To what extent do Sahelians support extremist groups like Al Qaeda in the Islamic Maghreb?

Our surveys tend to show that few view Al Qaeda in the Islamic Maghreb in positive terms. In Mauritania, 6% say the group has a positive influence, but only 3-4% feel that way in Senegal, Burkina Faso, Mali, Nigeria and Niger. It is important to keep in mind the margin of error is +/- 4 when considering such small percentages.

What are the main factors that explain local conflicts in the Sahel according to public opinion surveys?

Across the Sahel pluralities in 5 of 6 countries name politics as the primary driver of conflict, yet there is variation by country. In Niger and Mali, for example, about 20% cite land use as the root of conflict. In Mauritania, a country where racial identification is sensitive, 30% cite ethnicity as a driver of conflict. Nigeria is the only country where a large proportion of the population (24%) cites religion as a cause of conflict, probably because the country faces three major conflicts: the jihadist insurrection led by Boko Haram in the north, ethnic tensions in the Middle Belt and violence carried out by armed groups in the Niger Delta.

Lt. Col. Yssouf Traoré

Malian army

What could make the Malian army more effective in countering violent extremist groups?
The most important challenge is developing the capabilities and combat functions of the Malian Army to effectively deny violent extremist organizations sanctuaries and safe havens. The Malian army must be able to gather, disseminate and exploit intelligence through the acquisition of Intelligence, Surveillance and Reconnaissance assets (ISR).
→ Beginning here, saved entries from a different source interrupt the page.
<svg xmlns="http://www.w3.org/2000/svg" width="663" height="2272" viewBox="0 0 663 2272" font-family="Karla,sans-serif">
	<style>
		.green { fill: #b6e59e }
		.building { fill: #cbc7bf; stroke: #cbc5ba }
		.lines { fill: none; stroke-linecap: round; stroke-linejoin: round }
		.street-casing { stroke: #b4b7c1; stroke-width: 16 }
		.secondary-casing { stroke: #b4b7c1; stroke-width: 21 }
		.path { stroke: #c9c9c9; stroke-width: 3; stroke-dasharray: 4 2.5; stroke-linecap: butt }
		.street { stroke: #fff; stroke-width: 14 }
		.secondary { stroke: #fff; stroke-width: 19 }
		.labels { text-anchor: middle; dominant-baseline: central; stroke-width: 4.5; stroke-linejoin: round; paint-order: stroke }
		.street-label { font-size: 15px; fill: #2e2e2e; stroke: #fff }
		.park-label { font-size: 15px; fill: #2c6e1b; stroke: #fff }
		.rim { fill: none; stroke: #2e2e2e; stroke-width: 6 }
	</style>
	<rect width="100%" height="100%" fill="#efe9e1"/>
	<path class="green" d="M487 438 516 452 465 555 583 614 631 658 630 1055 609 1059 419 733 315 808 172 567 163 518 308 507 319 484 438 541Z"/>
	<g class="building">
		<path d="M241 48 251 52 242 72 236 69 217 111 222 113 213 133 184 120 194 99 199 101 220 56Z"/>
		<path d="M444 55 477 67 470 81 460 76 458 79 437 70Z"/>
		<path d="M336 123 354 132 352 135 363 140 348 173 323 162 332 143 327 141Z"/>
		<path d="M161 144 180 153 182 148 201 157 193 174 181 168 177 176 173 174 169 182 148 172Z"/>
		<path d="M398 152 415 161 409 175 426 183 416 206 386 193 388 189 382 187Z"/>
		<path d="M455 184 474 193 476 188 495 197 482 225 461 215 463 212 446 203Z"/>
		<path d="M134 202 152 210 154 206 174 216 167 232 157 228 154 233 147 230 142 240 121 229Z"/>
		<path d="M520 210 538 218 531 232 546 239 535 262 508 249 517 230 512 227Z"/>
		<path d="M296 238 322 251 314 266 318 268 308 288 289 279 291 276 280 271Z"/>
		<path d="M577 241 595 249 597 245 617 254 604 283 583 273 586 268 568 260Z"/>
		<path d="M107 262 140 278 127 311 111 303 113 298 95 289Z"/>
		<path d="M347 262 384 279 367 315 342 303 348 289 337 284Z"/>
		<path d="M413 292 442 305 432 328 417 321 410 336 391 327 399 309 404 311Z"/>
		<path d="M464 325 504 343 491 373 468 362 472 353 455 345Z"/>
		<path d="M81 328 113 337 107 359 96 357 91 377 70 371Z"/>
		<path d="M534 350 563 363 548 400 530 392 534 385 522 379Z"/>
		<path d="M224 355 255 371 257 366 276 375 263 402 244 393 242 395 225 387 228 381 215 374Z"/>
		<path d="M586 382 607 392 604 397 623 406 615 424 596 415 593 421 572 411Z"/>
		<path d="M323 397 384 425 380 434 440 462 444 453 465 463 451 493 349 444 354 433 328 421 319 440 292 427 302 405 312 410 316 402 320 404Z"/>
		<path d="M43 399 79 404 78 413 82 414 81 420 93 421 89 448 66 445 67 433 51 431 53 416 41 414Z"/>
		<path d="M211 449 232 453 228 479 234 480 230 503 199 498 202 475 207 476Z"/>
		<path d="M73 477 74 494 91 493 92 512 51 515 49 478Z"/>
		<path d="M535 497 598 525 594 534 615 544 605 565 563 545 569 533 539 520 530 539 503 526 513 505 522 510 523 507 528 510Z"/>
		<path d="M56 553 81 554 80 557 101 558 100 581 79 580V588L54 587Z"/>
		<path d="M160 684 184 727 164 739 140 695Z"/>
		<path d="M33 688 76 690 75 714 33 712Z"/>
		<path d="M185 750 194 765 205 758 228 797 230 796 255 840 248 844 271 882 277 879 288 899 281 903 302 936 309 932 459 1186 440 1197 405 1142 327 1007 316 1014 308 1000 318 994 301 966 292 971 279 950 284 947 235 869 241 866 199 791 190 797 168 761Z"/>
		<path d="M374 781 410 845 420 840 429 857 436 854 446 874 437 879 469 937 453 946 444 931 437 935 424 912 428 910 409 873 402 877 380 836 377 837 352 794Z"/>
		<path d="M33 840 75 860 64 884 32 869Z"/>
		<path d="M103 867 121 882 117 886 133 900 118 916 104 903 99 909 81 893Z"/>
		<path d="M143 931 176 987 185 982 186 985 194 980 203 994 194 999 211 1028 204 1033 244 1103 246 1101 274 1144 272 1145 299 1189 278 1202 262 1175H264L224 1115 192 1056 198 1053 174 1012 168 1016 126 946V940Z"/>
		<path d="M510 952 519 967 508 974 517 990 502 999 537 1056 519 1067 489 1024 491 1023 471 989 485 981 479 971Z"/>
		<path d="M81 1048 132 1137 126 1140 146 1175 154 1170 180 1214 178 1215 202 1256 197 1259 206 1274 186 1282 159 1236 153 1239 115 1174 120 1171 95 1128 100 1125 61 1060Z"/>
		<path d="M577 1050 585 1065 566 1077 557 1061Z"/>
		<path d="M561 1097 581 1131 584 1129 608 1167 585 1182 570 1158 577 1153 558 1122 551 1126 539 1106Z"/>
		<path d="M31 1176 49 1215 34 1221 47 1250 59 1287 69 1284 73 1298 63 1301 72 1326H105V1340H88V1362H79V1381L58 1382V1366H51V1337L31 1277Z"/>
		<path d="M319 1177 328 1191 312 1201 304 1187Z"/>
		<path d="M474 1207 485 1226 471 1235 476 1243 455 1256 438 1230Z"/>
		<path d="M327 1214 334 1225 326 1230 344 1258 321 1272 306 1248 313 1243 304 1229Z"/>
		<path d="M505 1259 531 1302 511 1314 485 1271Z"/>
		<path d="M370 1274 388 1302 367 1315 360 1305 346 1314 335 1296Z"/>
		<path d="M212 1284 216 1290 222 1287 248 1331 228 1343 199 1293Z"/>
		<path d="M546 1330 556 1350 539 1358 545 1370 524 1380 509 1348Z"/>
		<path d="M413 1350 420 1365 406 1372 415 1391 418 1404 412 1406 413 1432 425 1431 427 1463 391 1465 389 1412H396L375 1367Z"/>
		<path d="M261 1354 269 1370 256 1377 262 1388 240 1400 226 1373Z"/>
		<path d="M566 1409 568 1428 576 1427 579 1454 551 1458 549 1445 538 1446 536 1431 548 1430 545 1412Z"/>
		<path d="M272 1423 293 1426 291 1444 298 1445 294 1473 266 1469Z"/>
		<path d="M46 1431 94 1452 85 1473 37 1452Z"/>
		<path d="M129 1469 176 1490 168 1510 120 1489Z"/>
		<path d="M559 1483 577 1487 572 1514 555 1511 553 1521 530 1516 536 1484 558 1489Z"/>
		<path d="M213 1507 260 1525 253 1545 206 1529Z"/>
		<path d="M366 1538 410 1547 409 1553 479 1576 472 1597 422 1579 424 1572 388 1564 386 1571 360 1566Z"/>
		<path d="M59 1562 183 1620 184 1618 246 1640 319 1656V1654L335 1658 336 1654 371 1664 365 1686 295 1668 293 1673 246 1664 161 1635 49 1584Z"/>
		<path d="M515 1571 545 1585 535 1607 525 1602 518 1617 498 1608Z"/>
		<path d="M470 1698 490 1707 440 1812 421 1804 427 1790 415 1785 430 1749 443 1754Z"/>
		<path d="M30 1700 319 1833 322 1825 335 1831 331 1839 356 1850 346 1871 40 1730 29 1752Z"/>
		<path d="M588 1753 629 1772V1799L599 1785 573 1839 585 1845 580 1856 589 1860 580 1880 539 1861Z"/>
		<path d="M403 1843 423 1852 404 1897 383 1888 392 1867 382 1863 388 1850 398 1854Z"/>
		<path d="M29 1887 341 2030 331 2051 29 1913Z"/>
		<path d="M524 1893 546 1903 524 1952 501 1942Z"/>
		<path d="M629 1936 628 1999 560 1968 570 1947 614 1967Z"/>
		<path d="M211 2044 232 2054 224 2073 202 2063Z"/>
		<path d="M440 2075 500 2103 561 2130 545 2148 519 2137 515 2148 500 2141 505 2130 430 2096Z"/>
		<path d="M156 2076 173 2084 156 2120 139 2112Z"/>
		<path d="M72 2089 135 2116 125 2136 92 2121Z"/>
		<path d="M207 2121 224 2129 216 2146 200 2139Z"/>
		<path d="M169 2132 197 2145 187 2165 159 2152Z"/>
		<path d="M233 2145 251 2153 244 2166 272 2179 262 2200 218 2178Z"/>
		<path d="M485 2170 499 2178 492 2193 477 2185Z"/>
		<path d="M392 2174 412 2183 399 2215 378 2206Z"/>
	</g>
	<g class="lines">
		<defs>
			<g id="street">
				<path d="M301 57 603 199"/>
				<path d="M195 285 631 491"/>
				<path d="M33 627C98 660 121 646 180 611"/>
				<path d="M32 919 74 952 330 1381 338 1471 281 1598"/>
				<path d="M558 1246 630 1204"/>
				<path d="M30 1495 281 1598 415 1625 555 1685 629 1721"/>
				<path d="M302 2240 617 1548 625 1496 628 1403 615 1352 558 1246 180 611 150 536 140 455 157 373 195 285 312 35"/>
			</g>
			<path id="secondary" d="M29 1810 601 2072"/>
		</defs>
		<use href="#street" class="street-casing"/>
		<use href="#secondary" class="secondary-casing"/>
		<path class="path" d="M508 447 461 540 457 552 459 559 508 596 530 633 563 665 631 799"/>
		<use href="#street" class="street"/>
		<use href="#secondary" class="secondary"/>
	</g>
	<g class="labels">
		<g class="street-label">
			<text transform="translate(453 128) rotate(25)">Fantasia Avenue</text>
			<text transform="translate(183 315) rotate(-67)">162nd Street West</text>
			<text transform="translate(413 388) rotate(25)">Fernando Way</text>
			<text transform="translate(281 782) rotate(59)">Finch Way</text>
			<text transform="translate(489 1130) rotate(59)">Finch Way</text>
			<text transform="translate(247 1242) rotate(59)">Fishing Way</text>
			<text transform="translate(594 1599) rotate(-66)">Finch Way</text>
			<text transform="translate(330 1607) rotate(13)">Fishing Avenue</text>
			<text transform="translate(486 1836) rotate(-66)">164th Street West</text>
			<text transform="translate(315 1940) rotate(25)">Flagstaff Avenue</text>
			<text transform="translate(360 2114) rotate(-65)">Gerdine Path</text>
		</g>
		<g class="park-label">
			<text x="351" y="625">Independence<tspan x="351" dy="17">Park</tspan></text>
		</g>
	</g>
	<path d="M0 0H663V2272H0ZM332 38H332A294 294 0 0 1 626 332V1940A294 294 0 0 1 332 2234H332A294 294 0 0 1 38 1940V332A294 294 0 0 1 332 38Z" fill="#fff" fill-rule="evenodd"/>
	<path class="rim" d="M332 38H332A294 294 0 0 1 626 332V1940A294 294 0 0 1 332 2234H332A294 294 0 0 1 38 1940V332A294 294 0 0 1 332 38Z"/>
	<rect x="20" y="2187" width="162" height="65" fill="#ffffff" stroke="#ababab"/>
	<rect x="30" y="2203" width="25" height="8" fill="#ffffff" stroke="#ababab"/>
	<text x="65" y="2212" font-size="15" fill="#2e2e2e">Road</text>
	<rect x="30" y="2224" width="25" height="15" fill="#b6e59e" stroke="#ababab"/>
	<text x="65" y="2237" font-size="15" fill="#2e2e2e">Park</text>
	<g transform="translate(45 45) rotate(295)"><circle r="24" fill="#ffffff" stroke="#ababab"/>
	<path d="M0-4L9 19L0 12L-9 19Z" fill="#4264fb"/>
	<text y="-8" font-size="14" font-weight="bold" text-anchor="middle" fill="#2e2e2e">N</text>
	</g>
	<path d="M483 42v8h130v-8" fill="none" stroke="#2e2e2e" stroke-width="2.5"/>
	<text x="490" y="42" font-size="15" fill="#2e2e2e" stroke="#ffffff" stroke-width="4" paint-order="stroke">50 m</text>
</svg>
It also needs to be able to move and maneuver quickly over great distances integrating ground and air units to protect its lines of communication while adapting its logistics to the nature of the terrain.

How should the money received from the international community for the G5 Sahel be spent?

The money should go to developing the capabilities of the Malian Army through engagements with experienced and skilled western armies. For example, this could be done through training and advice, during joint missions. I also think that the acquisition of technologies that proved to be essential in counterinsurgency operations which took place in the Middle East should be a priority.

What are the main tactical challenges faced by the Malian army when fighting in the Northern regions?

In Mali, violent extremist organizations are often elusive. They hide in villages and among the population, using Improvised Explosive Devices and ambush tactics. Another challenge is related to the size of the area of operations. Violent groups have access to safe havens in places that are out of reach, such as the Adrar des Ifoghas Mountains in Northern Mali, or out of sight thanks to forest cover. They also have accomplices among the armed groups which have signed the Agreement for Peace and Reconciliation in Mali.